◆ **YOUR OBJECTIVE**: Count the lines of the data below that include the string "macros", and provide nothing but the result.

═══ DATA SHOWN

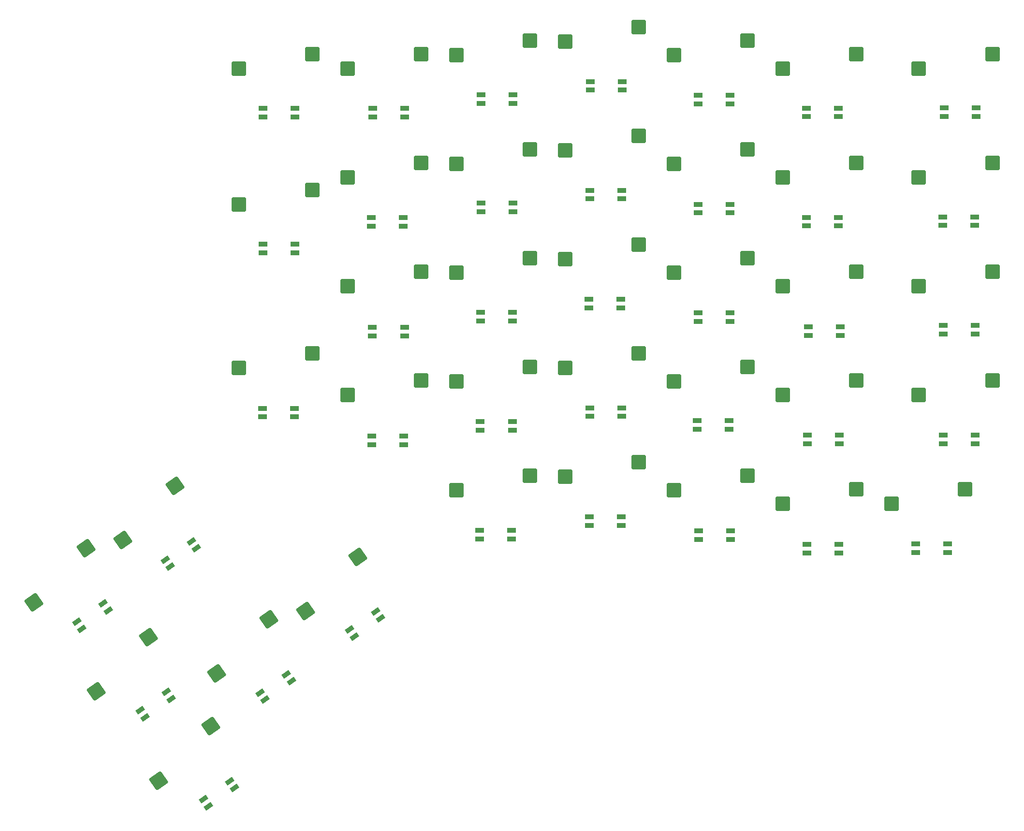
<source format=gbr>
%TF.GenerationSoftware,KiCad,Pcbnew,9.0.1*%
%TF.CreationDate,2025-07-25T20:29:54-04:00*%
%TF.ProjectId,splitboard right,73706c69-7462-46f6-9172-642072696768,rev?*%
%TF.SameCoordinates,Original*%
%TF.FileFunction,Paste,Bot*%
%TF.FilePolarity,Positive*%
%FSLAX46Y46*%
G04 Gerber Fmt 4.6, Leading zero omitted, Abs format (unit mm)*
G04 Created by KiCad (PCBNEW 9.0.1) date 2025-07-25 20:29:54*
%MOMM*%
%LPD*%
G01*
G04 APERTURE LIST*
G04 Aperture macros list*
%AMRoundRect*
0 Rectangle with rounded corners*
0 $1 Rounding radius*
0 $2 $3 $4 $5 $6 $7 $8 $9 X,Y pos of 4 corners*
0 Add a 4 corners polygon primitive as box body*
4,1,4,$2,$3,$4,$5,$6,$7,$8,$9,$2,$3,0*
0 Add four circle primitives for the rounded corners*
1,1,$1+$1,$2,$3*
1,1,$1+$1,$4,$5*
1,1,$1+$1,$6,$7*
1,1,$1+$1,$8,$9*
0 Add four rect primitives between the rounded corners*
20,1,$1+$1,$2,$3,$4,$5,0*
20,1,$1+$1,$4,$5,$6,$7,0*
20,1,$1+$1,$6,$7,$8,$9,0*
20,1,$1+$1,$8,$9,$2,$3,0*%
%AMRotRect*
0 Rectangle, with rotation*
0 The origin of the aperture is its center*
0 $1 length*
0 $2 width*
0 $3 Rotation angle, in degrees counterclockwise*
0 Add horizontal line*
21,1,$1,$2,0,0,$3*%
G04 Aperture macros list end*
%ADD10RoundRect,0.250000X-0.266054X-1.407068X1.413207X-0.231236X0.266054X1.407068X-1.413207X0.231236X0*%
%ADD11RoundRect,0.250000X-1.025000X-1.000000X1.025000X-1.000000X1.025000X1.000000X-1.025000X1.000000X0*%
%ADD12R,1.500000X0.820000*%
%ADD13RotRect,0.820000X1.500000X125.000000*%
G04 APERTURE END LIST*
D10*
%TO.C,SW36*%
X35000716Y-125275625D03*
X44133010Y-115780356D03*
%TD*%
%TO.C,SW34*%
X66995510Y-137756263D03*
X76127804Y-128260994D03*
%TD*%
%TO.C,SW38*%
X56853979Y-156485318D03*
X65986273Y-146990049D03*
%TD*%
D11*
%TO.C,SW27*%
X166119682Y-88968989D03*
X179046682Y-86428989D03*
%TD*%
%TO.C,SW15*%
X70869682Y-84206489D03*
X83796682Y-81666489D03*
%TD*%
%TO.C,SW17*%
X108969682Y-67537739D03*
X121896682Y-64997739D03*
%TD*%
%TO.C,SW4*%
X128019682Y-27056489D03*
X140946682Y-24516489D03*
%TD*%
D10*
%TO.C,SW22*%
X82600356Y-126829632D03*
X91732650Y-117334363D03*
%TD*%
D11*
%TO.C,SW10*%
X108969682Y-48487739D03*
X121896682Y-45947739D03*
%TD*%
%TO.C,SW32*%
X166119682Y-108018989D03*
X179046682Y-105478989D03*
%TD*%
%TO.C,SW20*%
X166119682Y-69918989D03*
X179046682Y-67378989D03*
%TD*%
D10*
%TO.C,SW35*%
X50605563Y-114348994D03*
X59737857Y-104853725D03*
%TD*%
D11*
%TO.C,SW6*%
X166119682Y-31818989D03*
X179046682Y-29278989D03*
%TD*%
%TO.C,SW8*%
X70869682Y-55631489D03*
X83796682Y-53091489D03*
%TD*%
%TO.C,SW12*%
X147069682Y-48487739D03*
X159996682Y-45947739D03*
%TD*%
%TO.C,SW26*%
X147069682Y-86587739D03*
X159996682Y-84047739D03*
%TD*%
%TO.C,SW24*%
X108969682Y-86587739D03*
X121896682Y-84047739D03*
%TD*%
%TO.C,SW1*%
X70869682Y-31818989D03*
X83796682Y-29278989D03*
%TD*%
%TO.C,SW28*%
X189932182Y-88968989D03*
X202859182Y-86428989D03*
%TD*%
D10*
%TO.C,SW37*%
X45927348Y-140880471D03*
X55059642Y-131385202D03*
%TD*%
D11*
%TO.C,SW30*%
X128019682Y-103256489D03*
X140946682Y-100716489D03*
%TD*%
%TO.C,SW2*%
X89919682Y-31818989D03*
X102846682Y-29278989D03*
%TD*%
%TO.C,SW23*%
X89919682Y-88968989D03*
X102846682Y-86428989D03*
%TD*%
%TO.C,SW33*%
X185169682Y-108018989D03*
X198096682Y-105478989D03*
%TD*%
%TO.C,SW5*%
X147069682Y-29437739D03*
X159996682Y-26897739D03*
%TD*%
%TO.C,SW16*%
X89919682Y-69918989D03*
X102846682Y-67378989D03*
%TD*%
%TO.C,SW18*%
X128019682Y-65156489D03*
X140946682Y-62616489D03*
%TD*%
%TO.C,SW14*%
X189932182Y-50868989D03*
X202859182Y-48328989D03*
%TD*%
%TO.C,SW31*%
X147069682Y-105637739D03*
X159996682Y-103097739D03*
%TD*%
%TO.C,SW21*%
X189932182Y-69918989D03*
X202859182Y-67378989D03*
%TD*%
%TO.C,SW7*%
X189932182Y-31818989D03*
X202859182Y-29278989D03*
%TD*%
%TO.C,SW11*%
X128019682Y-46106489D03*
X140946682Y-43566489D03*
%TD*%
%TO.C,SW19*%
X147069682Y-67537739D03*
X159996682Y-64997739D03*
%TD*%
%TO.C,SW13*%
X166119682Y-50868989D03*
X179046682Y-48328989D03*
%TD*%
%TO.C,SW29*%
X108969682Y-105637739D03*
X121896682Y-103097739D03*
%TD*%
%TO.C,SW9*%
X89919682Y-50868989D03*
X102846682Y-48328989D03*
%TD*%
%TO.C,SW25*%
X128019682Y-84206489D03*
X140946682Y-81666489D03*
%TD*%
%TO.C,SW3*%
X108969682Y-29437739D03*
X121896682Y-26897739D03*
%TD*%
D12*
%TO.C,L20*%
X94300000Y-77140000D03*
X94300000Y-78640000D03*
X99900000Y-78640000D03*
X99900000Y-77140000D03*
%TD*%
%TO.C,L28*%
X189450000Y-115070000D03*
X189450000Y-116570000D03*
X195050000Y-116570000D03*
X195050000Y-115070000D03*
%TD*%
%TO.C,L6*%
X94370000Y-38770000D03*
X94370000Y-40270000D03*
X99970000Y-40270000D03*
X99970000Y-38770000D03*
%TD*%
%TO.C,L31*%
X132300000Y-110290000D03*
X132300000Y-111790000D03*
X137900000Y-111790000D03*
X137900000Y-110290000D03*
%TD*%
D13*
%TO.C,L33*%
X90246192Y-130051650D03*
X91106557Y-131280378D03*
X95693808Y-128068350D03*
X94833443Y-126839622D03*
%TD*%
D12*
%TO.C,L27*%
X194250000Y-95980000D03*
X194250000Y-97480000D03*
X199850000Y-97480000D03*
X199850000Y-95980000D03*
%TD*%
%TO.C,L13*%
X170270000Y-57860000D03*
X170270000Y-59360000D03*
X175870000Y-59360000D03*
X175870000Y-57860000D03*
%TD*%
%TO.C,L21*%
X75060000Y-91300000D03*
X75060000Y-92800000D03*
X80660000Y-92800000D03*
X80660000Y-91300000D03*
%TD*%
%TO.C,L17*%
X151300000Y-74580000D03*
X151300000Y-76080000D03*
X156900000Y-76080000D03*
X156900000Y-74580000D03*
%TD*%
D13*
%TO.C,L37*%
X42546192Y-128691650D03*
X43406557Y-129920378D03*
X47993808Y-126708350D03*
X47133443Y-125479622D03*
%TD*%
D12*
%TO.C,L12*%
X151340000Y-55570000D03*
X151340000Y-57070000D03*
X156940000Y-57070000D03*
X156940000Y-55570000D03*
%TD*%
%TO.C,L2*%
X170280000Y-38720000D03*
X170280000Y-40220000D03*
X175880000Y-40220000D03*
X175880000Y-38720000D03*
%TD*%
%TO.C,L15*%
X194280000Y-76770000D03*
X194280000Y-78270000D03*
X199880000Y-78270000D03*
X199880000Y-76770000D03*
%TD*%
%TO.C,L24*%
X132360000Y-91200000D03*
X132360000Y-92700000D03*
X137960000Y-92700000D03*
X137960000Y-91200000D03*
%TD*%
%TO.C,L10*%
X113270000Y-55370000D03*
X113270000Y-56870000D03*
X118870000Y-56870000D03*
X118870000Y-55370000D03*
%TD*%
%TO.C,L11*%
X132330000Y-53110000D03*
X132330000Y-54610000D03*
X137930000Y-54610000D03*
X137930000Y-53110000D03*
%TD*%
D13*
%TO.C,L36*%
X53626192Y-144161650D03*
X54486557Y-145390378D03*
X59073808Y-142178350D03*
X58213443Y-140949622D03*
%TD*%
D12*
%TO.C,L23*%
X113180000Y-93650000D03*
X113180000Y-95150000D03*
X118780000Y-95150000D03*
X118780000Y-93650000D03*
%TD*%
%TO.C,L29*%
X170404682Y-115100000D03*
X170404682Y-116600000D03*
X176004682Y-116600000D03*
X176004682Y-115100000D03*
%TD*%
%TO.C,L4*%
X132430000Y-34050000D03*
X132430000Y-35550000D03*
X138030000Y-35550000D03*
X138030000Y-34050000D03*
%TD*%
%TO.C,L1*%
X194430000Y-38670000D03*
X194430000Y-40170000D03*
X200030000Y-40170000D03*
X200030000Y-38670000D03*
%TD*%
%TO.C,L25*%
X151170000Y-93440000D03*
X151170000Y-94940000D03*
X156770000Y-94940000D03*
X156770000Y-93440000D03*
%TD*%
%TO.C,L5*%
X113330000Y-36370000D03*
X113330000Y-37870000D03*
X118930000Y-37870000D03*
X118930000Y-36370000D03*
%TD*%
%TO.C,L16*%
X170590000Y-77020000D03*
X170590000Y-78520000D03*
X176190000Y-78520000D03*
X176190000Y-77020000D03*
%TD*%
%TO.C,L9*%
X94090000Y-57880000D03*
X94090000Y-59380000D03*
X99690000Y-59380000D03*
X99690000Y-57880000D03*
%TD*%
%TO.C,L19*%
X113240000Y-74510000D03*
X113240000Y-76010000D03*
X118840000Y-76010000D03*
X118840000Y-74510000D03*
%TD*%
%TO.C,L14*%
X194180000Y-57760000D03*
X194180000Y-59260000D03*
X199780000Y-59260000D03*
X199780000Y-57760000D03*
%TD*%
D13*
%TO.C,L35*%
X64686192Y-159771650D03*
X65546557Y-161000378D03*
X70133808Y-157788350D03*
X69273443Y-156559622D03*
%TD*%
D12*
%TO.C,L30*%
X151400000Y-112740000D03*
X151400000Y-114240000D03*
X157000000Y-114240000D03*
X157000000Y-112740000D03*
%TD*%
D13*
%TO.C,L34*%
X74636192Y-141071650D03*
X75496557Y-142300378D03*
X80083808Y-139088350D03*
X79223443Y-137859622D03*
%TD*%
D12*
%TO.C,L22*%
X94190000Y-96140000D03*
X94190000Y-97640000D03*
X99790000Y-97640000D03*
X99790000Y-96140000D03*
%TD*%
%TO.C,L3*%
X151310000Y-36460000D03*
X151310000Y-37960000D03*
X156910000Y-37960000D03*
X156910000Y-36460000D03*
%TD*%
%TO.C,L8*%
X75154682Y-62560000D03*
X75154682Y-64060000D03*
X80754682Y-64060000D03*
X80754682Y-62560000D03*
%TD*%
%TO.C,L26*%
X170440000Y-96020000D03*
X170440000Y-97520000D03*
X176040000Y-97520000D03*
X176040000Y-96020000D03*
%TD*%
%TO.C,L32*%
X113070000Y-112690000D03*
X113070000Y-114190000D03*
X118670000Y-114190000D03*
X118670000Y-112690000D03*
%TD*%
D13*
%TO.C,L38*%
X58006192Y-117791650D03*
X58866557Y-119020378D03*
X63453808Y-115808350D03*
X62593443Y-114579622D03*
%TD*%
D12*
%TO.C,L18*%
X132190000Y-72210000D03*
X132190000Y-73710000D03*
X137790000Y-73710000D03*
X137790000Y-72210000D03*
%TD*%
%TO.C,L7*%
X75110000Y-38730000D03*
X75110000Y-40230000D03*
X80710000Y-40230000D03*
X80710000Y-38730000D03*
%TD*%
M02*

</source>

══════

◆ **RESULT**: 2